§ **YOUR TASK**
Below are the entries. Set down exactly the line containing "be updated |" and each line after it.
[Opening AVAILABLE DATA section]
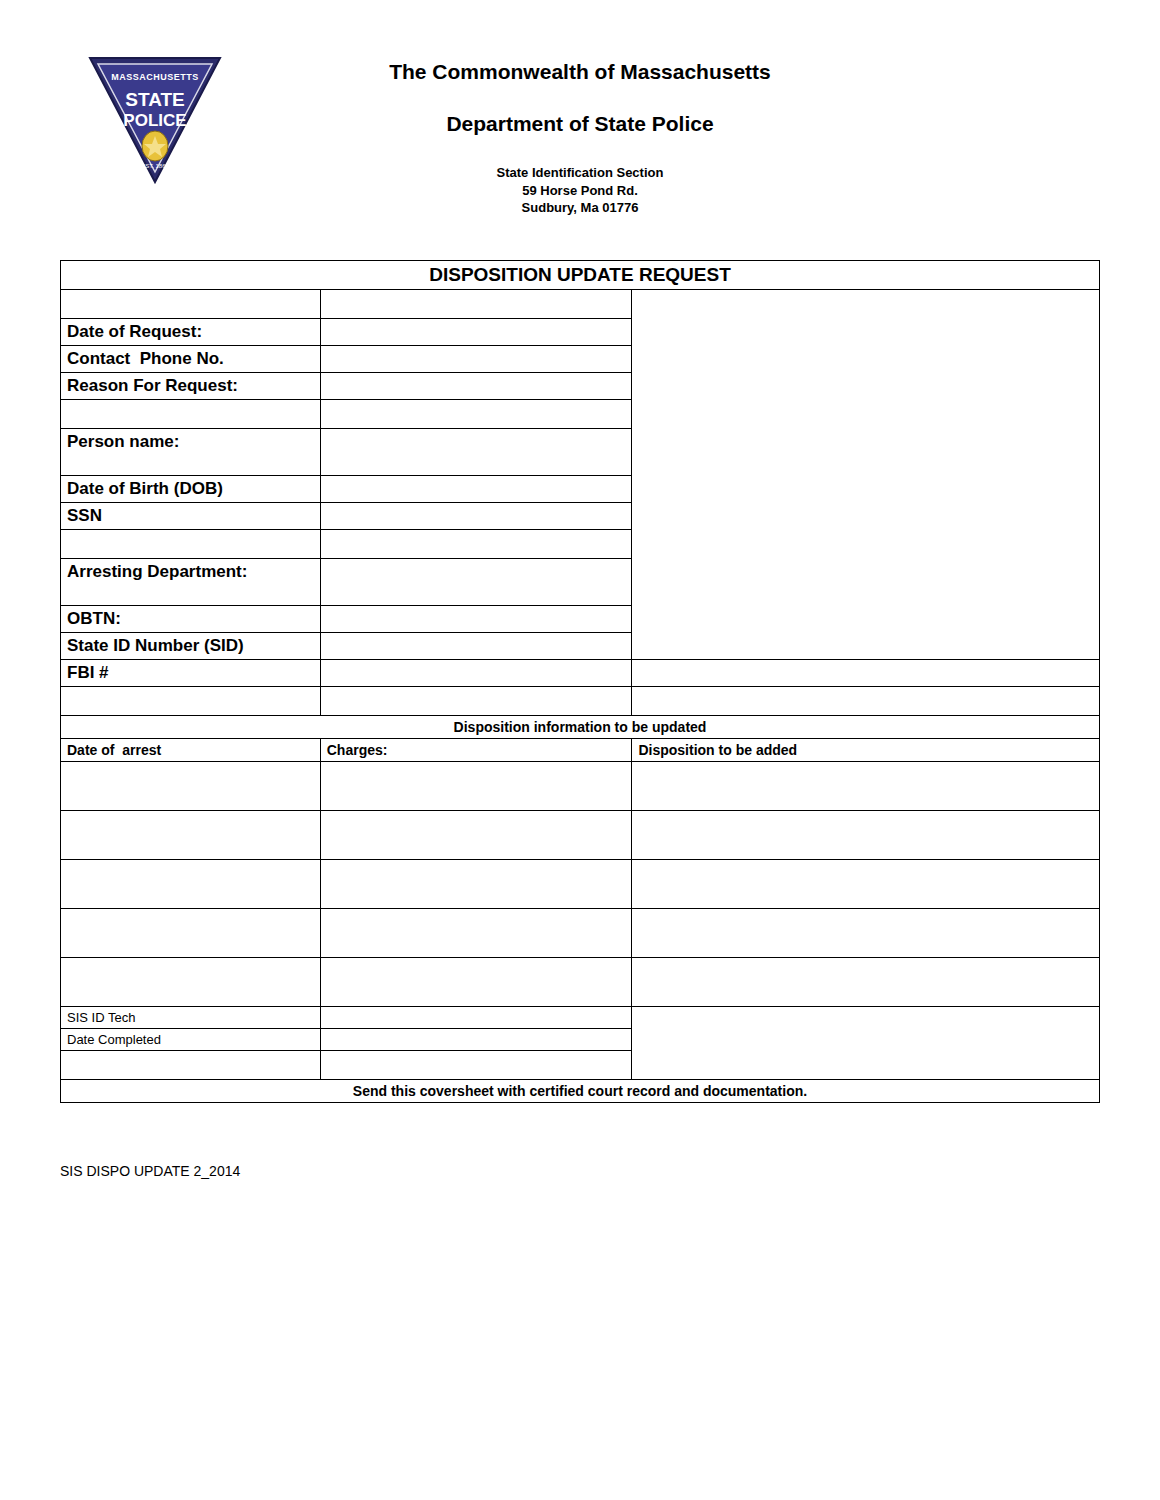MASSACHUSETTS STATE POLICE EST. 1865
The Commonwealth of Massachusetts
Department of State Police
State Identification Section
59 Horse Pond Rd.
Sudbury, Ma 01776
| DISPOSITION UPDATE REQUEST |
| Date of Request: | |
| Contact Phone No. | |
| Reason For Request: | |
| Person name: | |
| Date of Birth (DOB) | |
| SSN | |
| Arresting Department: | |
| OBTN: | |
| State ID Number (SID) | |
| FBI # | | |
| Disposition information to be updated |
| Date of arrest | Charges: | Disposition to be added |
| SIS ID Tech | | |
| Date Completed | |
| Send this coversheet with certified court record and documentation. |
SIS DISPO UPDATE 2_2014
[Closing AVAILABLE DATA section]
§ **EXERCISE SOLUTION**
| Disposition information to be updated |
| Date of arrest | Charges: | Disposition to be added |
| SIS ID Tech | | |
| Date Completed | |
| Send this coversheet with certified court record and documentation. |
SIS DISPO UPDATE 2_2014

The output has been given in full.